Reconstituição da antiga Jerusalém

Trump reconhece Jerusalém como capital israelense e incendeia o mundo

Reconstituição da antiga Jerusalém
Reconstituição da antiga Jerusalém

Sérgio Botêlho

Nada que possa conturbar ainda mais o mundo é atitude bem-vinda. Pior, quando há uma ação conturbadora sobre uma das regiões mais conflagradas da Terra: o Oriente Médio. Reconhecer Jerusalém como capital de Israel é uma dessas atitudes indesejáveis.

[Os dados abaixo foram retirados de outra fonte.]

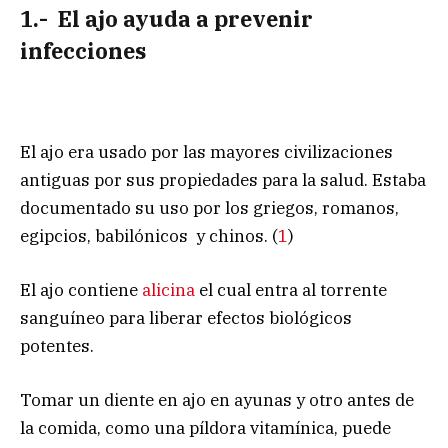
1.- El ajo ayuda a prevenir
infecciones
El ajo era usado por las mayores civilizaciones
antiguas por sus propiedades para la salud. Estaba
documentado su uso por los griegos, romanos,
egipcios, babilónicos y chinos. (
1
)
El ajo contiene
alicina
el cual entra al torrente
sanguíneo para liberar efectos biológicos
potentes.
Tomar un diente en ajo en ayunas y otro antes de
la comida, como una píldora vitamínica, puede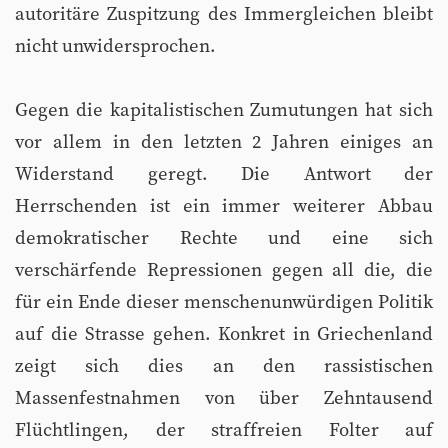
autoritäre Zuspitzung des Immergleichen bleibt
nicht unwidersprochen.
Gegen die kapitalistischen Zumutungen hat sich
vor allem in den letzten 2 Jahren einiges an
Widerstand geregt. Die Antwort der
Herrschenden ist ein immer weiterer Abbau
demokratischer Rechte und eine sich
verschärfende Repressionen gegen all die, die
für ein Ende dieser menschenunwürdigen Politik
auf die Strasse gehen. Konkret in Griechenland
zeigt sich dies an den rassistischen
Massenfestnahmen von über Zehntausend
Flüchtlingen, der straffreien Folter auf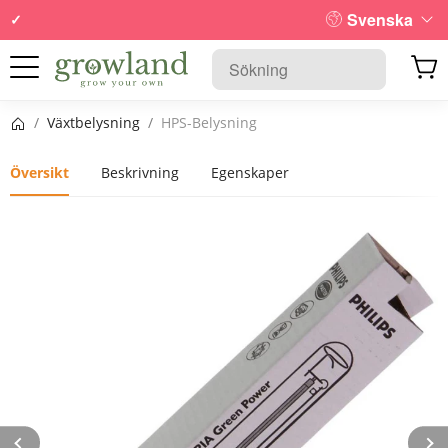
Svenska
Startsida
/
Växtbelysning
/
HPS-Belysning
Översikt
Beskrivning
Egenskaper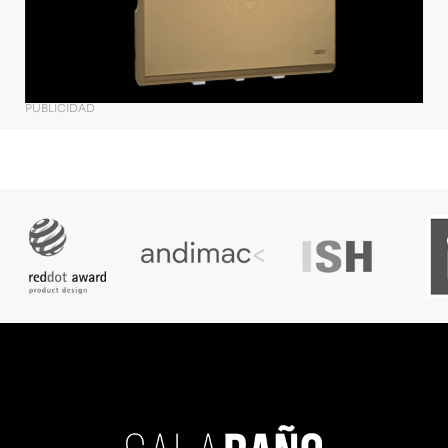
PUBLICIDAD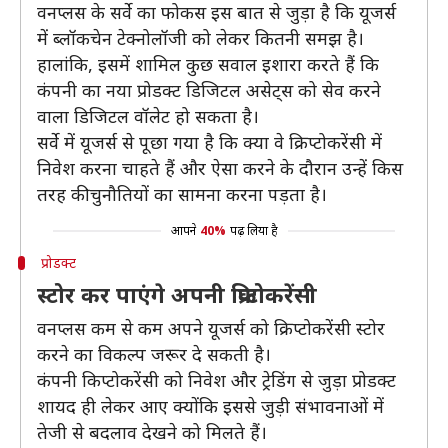
वनप्लस के सर्वे का फोकस इस बात से जुड़ा है कि यूजर्स
में ब्लॉकचेन टेक्नोलॉजी को लेकर कितनी समझ है।
हालांकि, इसमें शामिल कुछ सवाल इशारा करते हैं कि
कंपनी का नया प्रोडक्ट डिजिटल असेट्स को सेव करने
वाला डिजिटल वॉलेट हो सकता है।
सर्वे में यूजर्स से पूछा गया है कि क्या वे क्रिप्टोकरेंसी में
निवेश करना चाहते हैं और ऐसा करने के दौरान उन्हें किस
तरह की चुनौतियों का सामना करना पड़ता है।
आपने
40%
पढ़ लिया है
प्रोडक्ट
स्टोर कर पाएंगे अपनी क्रिप्टोकरेंसी
वनप्लस कम से कम अपने यूजर्स को क्रिप्टोकरेंसी स्टोर
करने का विकल्प जरूर दे सकती है।
कंपनी किप्टोकरेंसी को निवेश और ट्रेडिंग से जुड़ा प्रोडक्ट
शायद ही लेकर आए क्योंकि इससे जुड़ी संभावनाओं में
तेजी से बदलाव देखने को मिलते हैं।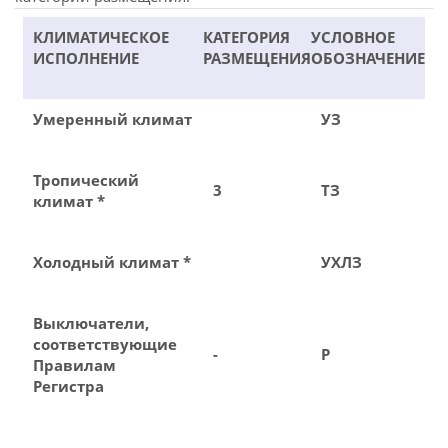
КЛИМАТИЧЕСКОЕ
КАТЕГОРИЯ
УСЛОВНОЕ
ИСПОЛНЕНИЕ
РАЗМЕЩЕНИЯ
ОБОЗНАЧЕНИЕ
Умеренный климат
УЗ
Тропический
3
ТЗ
климат *
Холодный климат *
УХЛЗ
Выключатели,
соответствующие
-
Р
Правилам
Регистра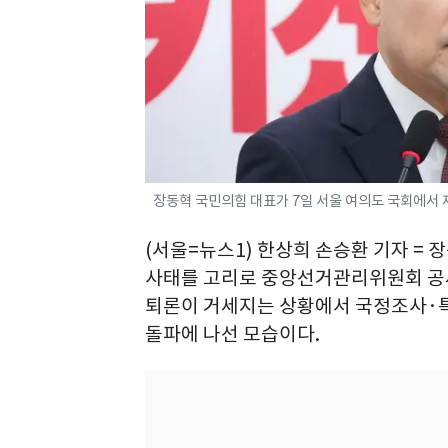
장동혁 국민의힘 대표가 7일 서울 여의도 국회에서 재선
(서울=뉴스1) 한상희 손승환 기자 = 
사태를 고리로 중앙선거관리위원회 공세
퇴론이 거세지는 상황에서 국정조사·특
돌파에 나선 모습이다.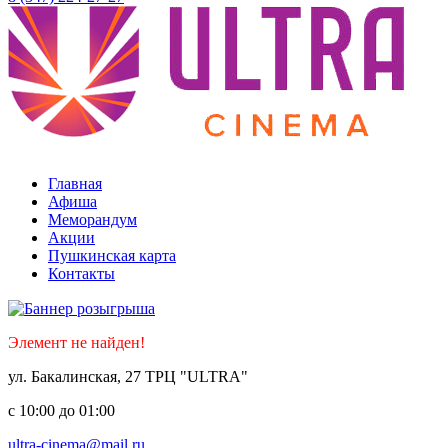
Уфа ТЦ «Ultra»
Главная
Афиша
Меморандум
Акции
Пушкинская карта
Контакты
Элемент не найден!
ул. Бакалинская, 27 ТРЦ "ULTRA"
с 10:00 до 01:00
ultra-cinema@mail.ru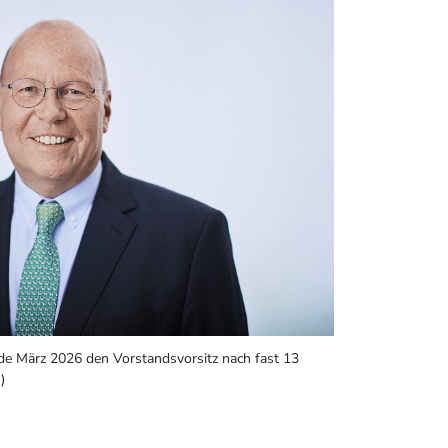
nde März 2026 den Vorstandsvorsitz nach fast 13
)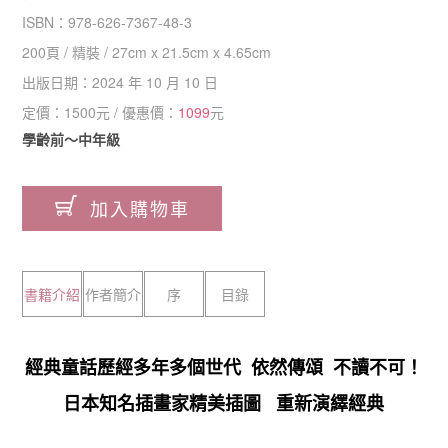
ISBN：
978-626-7367-48-3
200
頁 /
精裝
/
27cm x 21.5cm x 4.65cm
出版日期：
2024 年 10 月 10 日
定價：
1500
元 / 優惠價：
1099
元
學齡前～中年級
加入購物車
書籍介紹
作者簡介
序
目錄
經典童話歷經多年多個世代 依然傳頌 不讀不可！
日本知名插畫家精美插圖 重新演繹經典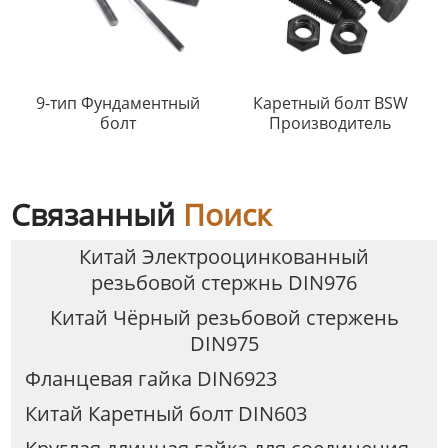
9-тип Фундаментный
Каретный болт BSW
болт
Производитель
Связанный
Поиск
Китай Электрооцинкованный
резьбовой стержнь DIN976
Китай Чёрный резьбовой стержень
DIN975
Фланцевая гайка DIN6923
Китай Каретный болт DIN603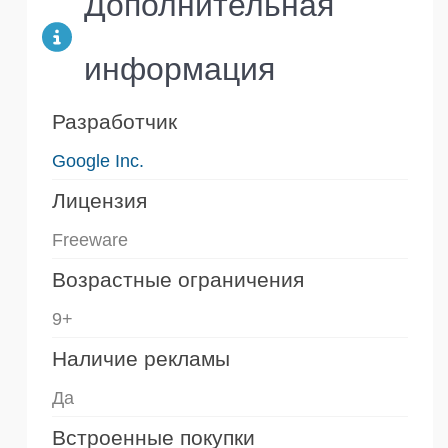
Дополнительная
информация
Разработчик
Google Inc.
Лицензия
Freeware
Возрастные ограничения
9+
Наличие рекламы
Да
Встроенные покупки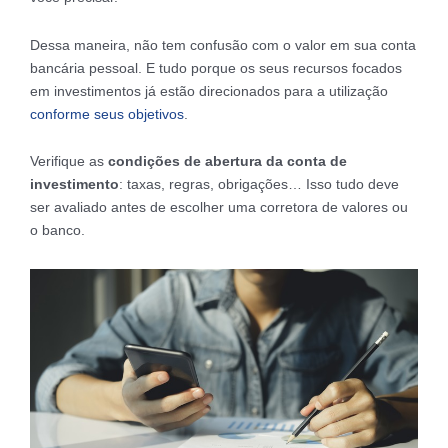
Dessa maneira, não tem confusão com o valor em sua conta
bancária pessoal. E tudo porque os seus recursos focados
em investimentos já estão direcionados para a utilização
conforme seus objetivos
.
Verifique as
condições de abertura da conta de
investimento
: taxas, regras, obrigações… Isso tudo deve
ser avaliado antes de escolher uma corretora de valores ou
o banco.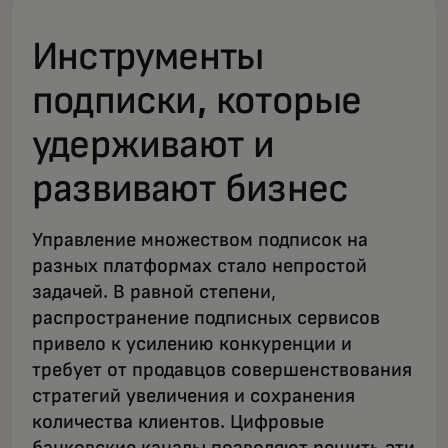
Инструменты
подписки, которые
удерживают и
развивают бизнес
Управление множеством подписок на
разных платформах стало непростой
задачей. В равной степени,
распространение подписных сервисов
привело к усилению конкуренции и
требует от продавцов совершенствования
стратегий увеличения и сохранения
количества клиентов. Цифровые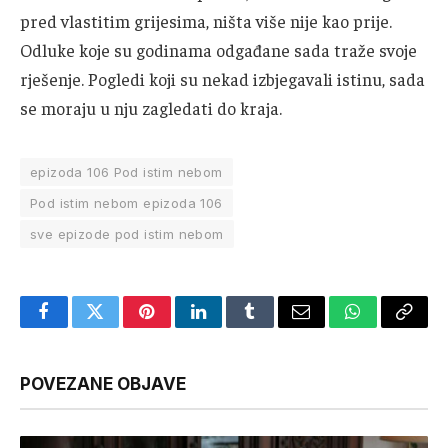
pred vlastitim grijesima, ništa više nije kao prije.
Odluke koje su godinama odgađane sada traže svoje
rješenje. Pogledi koji su nekad izbjegavali istinu, sada
se moraju u nju zagledati do kraja.
epizoda 106 Pod istim nebom
Pod istim nebom epizoda 106
sve epizode pod istim nebom
Facebook
Twitter
Pinterest
LinkedIn
Tumblr
Email
WhatsApp
Copy
Link
POVEZANE OBJAVE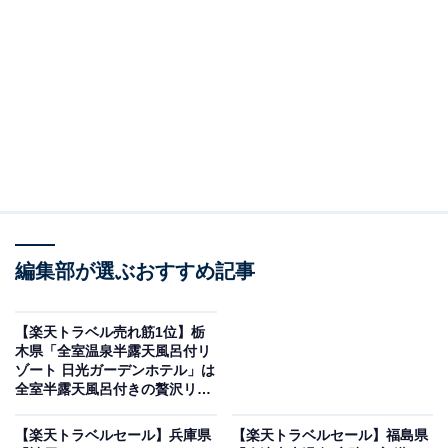
編集部が選ぶおすすめ記事
【楽天トラベル売れ筋1位】栃
木県「全室温泉半露天風呂付リ
ゾート 日光ガーデンホテル」は
仙台 秋保温泉 華乃湯（画像出典：楽天トラベル）
全室半露天風呂付きの贅沢リゾ
ート【5月25日】
「宮城県の100～51室のホテル・旅館」で1位を獲得して
【楽天トラベルセール】兵庫県
【楽天トラベルセール】福島県
いるのは、「仙台 秋保温泉 華乃湯」です。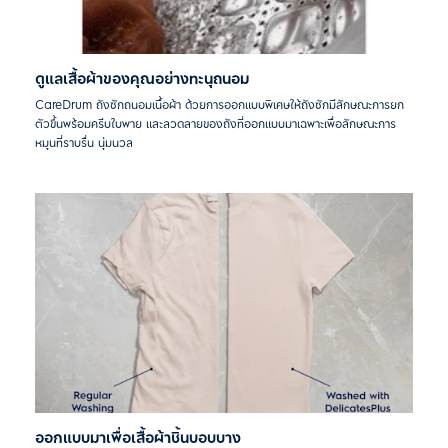
ดูแลเสื้อผ้าของคุณอย่างทะนุถนอม
CareDrum ถังซักถนอมเนื้อผ้า ด้วยการออกแบบพิเศษให้ถังซักมีลักษณะการยก
ตัวขึ้นพร้อมครีบใบพาย และลวดลายของถังที่ออกแบบมาเฉพาะเพื่อลักษณะการ
หมุนที่ราบรื่น นุ่มนวล
ออกแบบมาเพื่อเสื้อผ้าชิ้นบอบบาง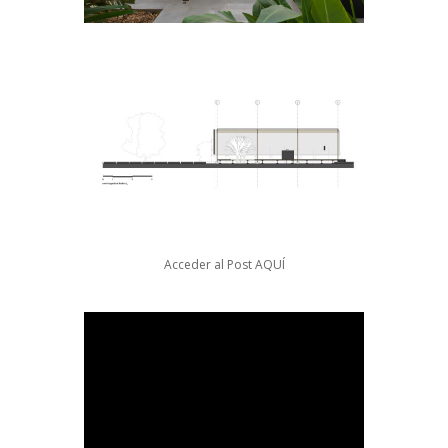
Acceder al Post
AQUÍ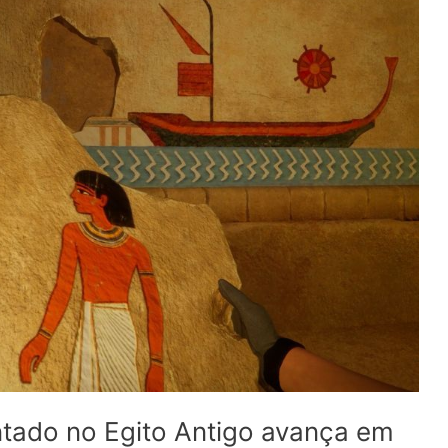
tado no Egito Antigo avança em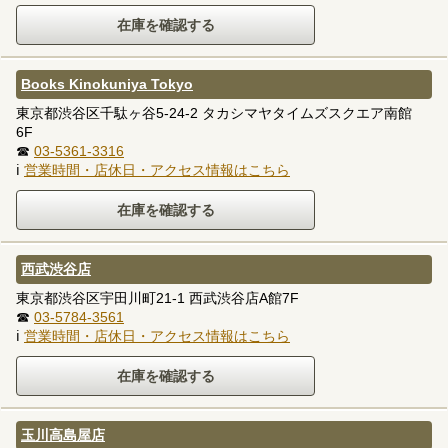
Books Kinokuniya Tokyo
東京都渋谷区千駄ヶ谷5-24-2 タカシマヤタイムズスクエア南館
6F
☎
03-5361-3316
ℹ
営業時間・店休日・アクセス情報はこちら
西武渋谷店
東京都渋谷区宇田川町21-1 西武渋谷店A館7F
☎
03-5784-3561
ℹ
営業時間・店休日・アクセス情報はこちら
玉川高島屋店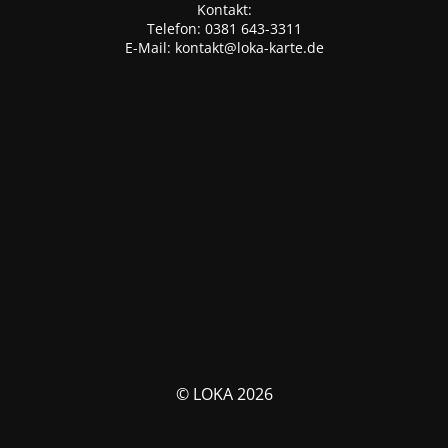
Kontakt:
Telefon: 0381 643-3311
E-Mail: kontakt@loka-karte.de
© LOKA 2026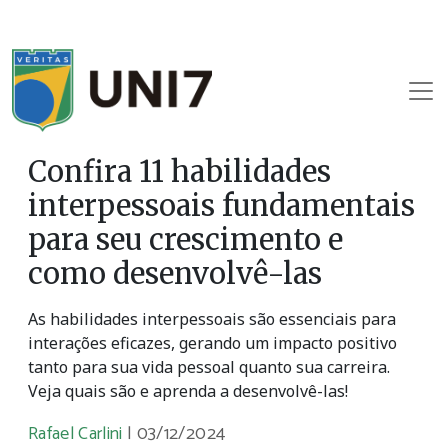
Confira 11 habilidades
interpessoais fundamentais
para seu crescimento e
como desenvolvê-las
As habilidades interpessoais são essenciais para
interações eficazes, gerando um impacto positivo
tanto para sua vida pessoal quanto sua carreira.
Veja quais são e aprenda a desenvolvê-las!
Rafael Carlini
|
03/12/2024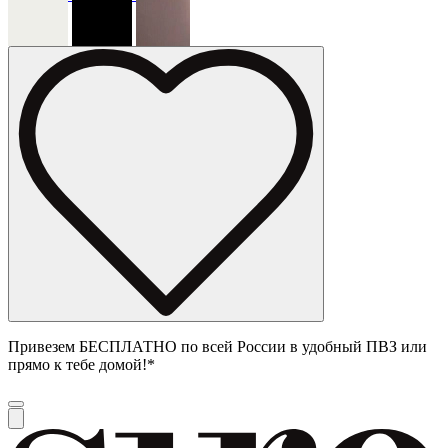
Привезем БЕСПЛАТНО по всей России в удобный ПВЗ или
прямо к тебе домой!*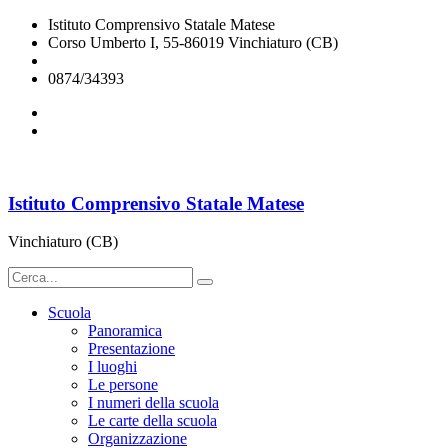
Istituto Comprensivo Statale Matese
Corso Umberto I, 55-86019 Vinchiaturo (CB)
cbic828003@istruzione.it
0874/34393
Istituto Comprensivo Statale Matese
Vinchiaturo (CB)
Scuola
Panoramica
Presentazione
I luoghi
Le persone
I numeri della scuola
Le carte della scuola
Organizzazione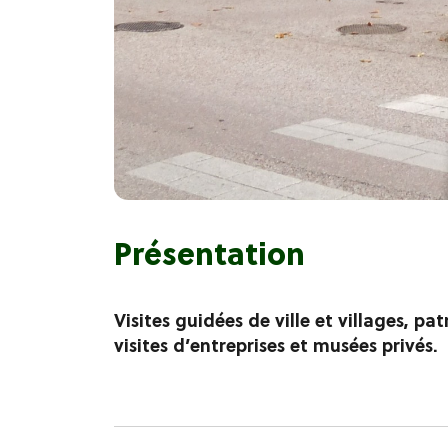
Présentation
Visites guidées de ville et villages, 
visites d’entreprises et musées privés.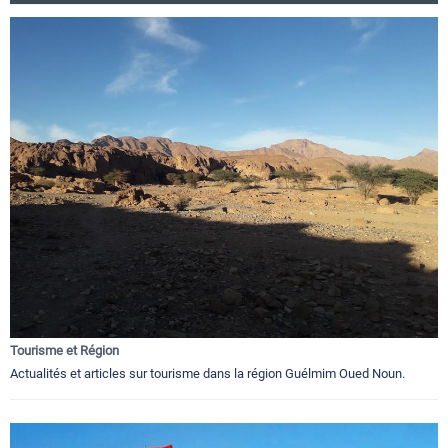
Tourisme et Région
Actualités et articles sur tourisme dans la région Guélmim Oued Noun.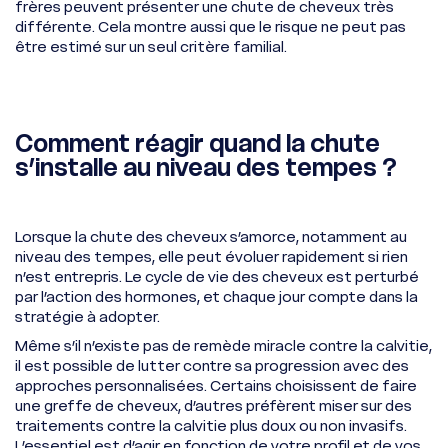
frères peuvent présenter une chute de cheveux très
différente. Cela montre aussi que le risque ne peut pas
être estimé sur un seul critère familial.
Comment réagir quand la chute
s’installe au niveau des tempes ?
Lorsque la chute des cheveux s’amorce, notamment au
niveau des tempes, elle peut évoluer rapidement si rien
n’est entrepris. Le cycle de vie des cheveux est perturbé
par l’action des hormones, et chaque jour compte dans la
stratégie à adopter.
Même s’il n’existe pas de remède miracle contre la calvitie,
il est possible de lutter contre sa progression avec des
approches personnalisées. Certains choisissent de faire
une greffe de cheveux, d’autres préfèrent miser sur des
traitements contre la calvitie plus doux ou non invasifs.
L’essentiel est d’agir en fonction de votre profil et de vos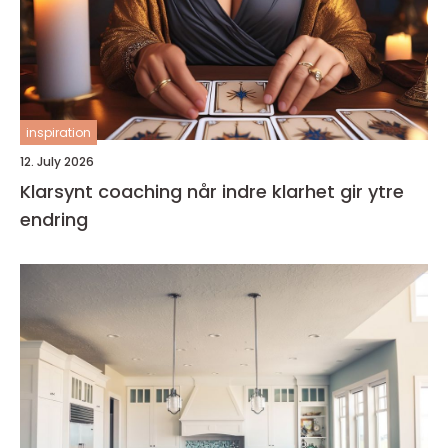
inspiration
12. July 2026
Klarsynt coaching når indre klarhet gir ytre
endring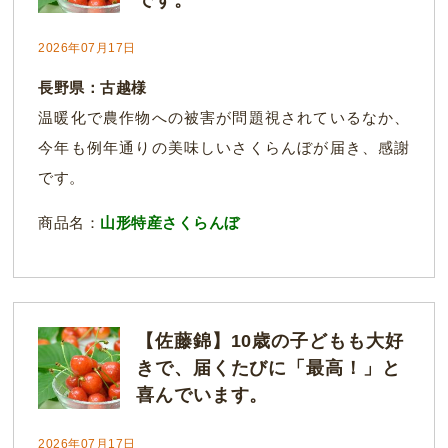
2026年07月17日
長野県：古越様
温暖化で農作物への被害が問題視されているなか、
今年も例年通りの美味しいさくらんぼが届き、感謝
です。
商品名：
山形特産さくらんぼ
【佐藤錦】10歳の子どもも大好
きで、届くたびに「最高！」と
喜んでいます。
2026年07月17日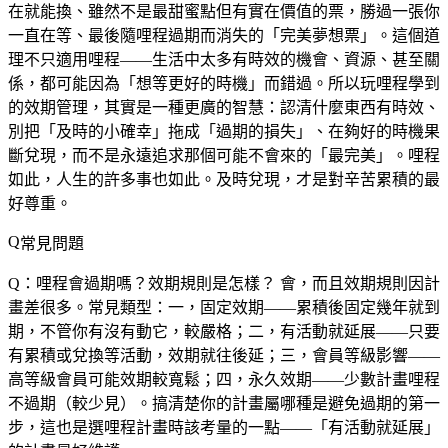
在就能換、雖然不是最甜蜜點但有實在價值的票，勝過一張你
一直在等、最後隨哩程過期而消失的「完美夢想票」。這個道
理不只適用哩程——生活中太多有時效的機會、資源、甚至關
係，都可能因為「想等更好的時機」而錯過。所以玩哩程學到
的效期管理，其實是一種更廣的智慧：認清什麼東西有時效、
別把「及時的小確幸」拖成「過期的損失」、在夠好的時機果
斷兌現，而不是永遠追求那個可能不會來的「最完美」。哩程
如此，人生的許多事也如此。及時兌現，才是對辛苦累積的最
好尊重。
常見問題
Q：哩程會過期嗎？效期規則是怎樣？
會，而且效期規則因計
畫差很多。常見類型：一，固定效期——累積後固定幾年就到
期，不管你有沒有動它，較嚴格；二，有活動就延展——只要
有累積或兌換等活動，效期就往後延；三，會員等級影響——
高等級會員可能效期較寬鬆；四，永久效期——少數計畫哩程
不過期（較少見）。搞清楚你的計畫屬哪種是避免過期的第一
步，這也是選哩程計畫時該考量的一點——「有活動就延展」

Foi exatamente isso o que fez o presidente Donald Trump, dos Estados Unidos, nessa quarta-feira, 06.12. Maior potência militar e econômica do mundo, hoje, a decisão tomada por seu líder maior tem peso enorme nas relações políticas e econômicas internacionais.

Acontece que Jerusalém é cidade sagrada para as três mais importantes religiões mundiais, da atualidade: o cristianismo, o islamismo e o judaísmo. Com a decisão, para além do significado geopolítico, existe a inevitável recorrência religiosa, uma face explosiva da situação criada por Trump.

O reconhecimento de Jerusalém como capital de Israel, pelos norte-americanos, está na mesa dos presidentes do país há vários mandatos. No entanto, em nome do equilíbrio e da paz no Oriente Médio, nenhum deles ousou tomar uma decisão, assim.

Os demais países ocidentais, em sua maioria, pensam do mesmo jeito que os presidentes anteriores dos Estados Unidos. O presidente da França, Emmanuel Macron, por exemplo, adiantou que não concorda com a decisão de Trump.

“Esta é uma decisão lamentável que a França não aprova e vai contra o direito internacional e todas as resoluções do Conselho de Segurança da ONU”, afirmou Macron a jornalistas em uma coletiva de imprensa em Argel.

A verdade é que o mundo aposta, ainda, e, não parece haver outro caminho, que não o da conversa. Apesar de todas as dificuldades até agora encontradas para uma solução pacífica ao conflito árabe-israelense, pior é apostar diretamente no confronto, como é o caso da decisão de Trump.

Os países árabes, à unanimidade, criticaram duramente a decisão norte-americana. O Hamas é um dos mais influentes grupos políticos da Palestina, mantendo um braço armado, e, nessa quarta-feira, 06, ainda, convocou uma nova revolta palestina (intifada) contra Israel.

Diante da gravidade da situação, oito países, entre os quais, França, Itália, Suécia e Reino Unido, pediram uma reunião urgente do Conselho de Segurança da ONU, que deve ser realizada nessa sexta-feira, 08, em caráter de urgência.

Tomara que dê tempo para o mundo evitar o pior, pois, pelo que se soube, o Estado Islâmico vibrou com decisão de Trump, uma vez que ao grupo mais radical do mundo islâmico o que interessa é a radicalização do ambiente, para que mais militantes venham correndo para suas fileiras.